Bonadeo definió tanto a Florida como a Tandil como complejos agroindustriales, sistemas productivos que integran la producción agropecuaria con la industria, los servicios, la infraestructura y las instituciones, con el objetivo de transformar materias primas en bienes intermedios o finales, generando valor agregado y dinamizando el desarrollo territorial y económico. En este contexto, el polo logístico se presenta como un actor clave para la proyección de Florida al mundo.
Sin embargo, Bonadeo advirtió que la tecnología por sí sola no es suficiente. La tecnología se puede adquirir pero después hay un proceso de formación para que esa tecnología sea apropiada. Si no hay suficiente feedback desde el territorio hacia la investigación la innovación no se va a dar , afirmó. Subrayó la necesidad de una estrategia con visión global, en la que universidades y socios tecnológicos estén estrechamente vinculados al productor y al agregado de valor en origen.
El caso de Tandil, donde se logró agregar valor a la producción porcina, desarrollar una denominación de origen y articular la producción con el turismo y la gastronomía, sirve como ejemplo de cómo se pueden generar nuevas oportunidades de crecimiento. Bonadeo también señaló el potencial del frigorífico de Florida como una de las oportunidades con las que cuenta el departamento.

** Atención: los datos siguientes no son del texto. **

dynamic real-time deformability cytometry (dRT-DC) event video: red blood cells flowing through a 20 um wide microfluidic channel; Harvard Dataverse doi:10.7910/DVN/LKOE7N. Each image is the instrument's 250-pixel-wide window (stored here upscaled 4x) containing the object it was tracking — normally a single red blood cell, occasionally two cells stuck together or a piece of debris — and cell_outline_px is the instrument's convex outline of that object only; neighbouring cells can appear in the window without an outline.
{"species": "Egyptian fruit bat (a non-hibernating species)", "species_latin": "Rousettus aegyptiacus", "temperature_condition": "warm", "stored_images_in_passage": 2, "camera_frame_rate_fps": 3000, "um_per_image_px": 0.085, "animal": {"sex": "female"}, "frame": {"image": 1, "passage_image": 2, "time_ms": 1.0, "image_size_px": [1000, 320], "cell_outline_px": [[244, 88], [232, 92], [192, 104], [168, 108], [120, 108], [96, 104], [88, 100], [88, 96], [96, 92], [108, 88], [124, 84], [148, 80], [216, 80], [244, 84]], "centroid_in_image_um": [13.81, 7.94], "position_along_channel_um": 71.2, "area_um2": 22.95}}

La estrategia de desarrollo de Florida se basa en la innovación y la articulación entre los diferentes sectores productivos. Se busca generar un ecosistema que promueva la investigación, el desarrollo y la transferencia de tecnología, con el objetivo de agregar valor a los productos locales y mejorar la competitividad del departamento. La formación de capital humano es otro pilar fundamental de la estrategia, con un enfoque en la articulación con instituciones educativas como la Universidad Tecnológica.
Las innovaciones junto con la definición de los lineamientos para el Desarrollo Territorial de Florida, son los nuevos desafíos para asegurar a todos los habitantes una mayor calidad de vida, con la certeza que cada proceso que involucre a la comunidad en su conjunto, trae nuevos paradigmas para la proyección en el tiempo de todos los sectores socioproductivos del territorio, concluyó Bonadeo.
El proyecto de Florida representa una oportunidad única para impulsar el desarrollo económico y social del departamento, generando empleo, atrayendo inversiones y promoviendo la innovación. La clave del éxito radicará en la capacidad de articular los diferentes actores involucrados, desde el gobierno y las empresas hasta las instituciones educativas y la comunidad local, en una estrategia de desarrollo integral y sostenible. La mirada puesta en el modelo de Tandil, y la apuesta por un complejo agroindustrial moderno y tecnificado, auguran un futuro prometedor para Florida.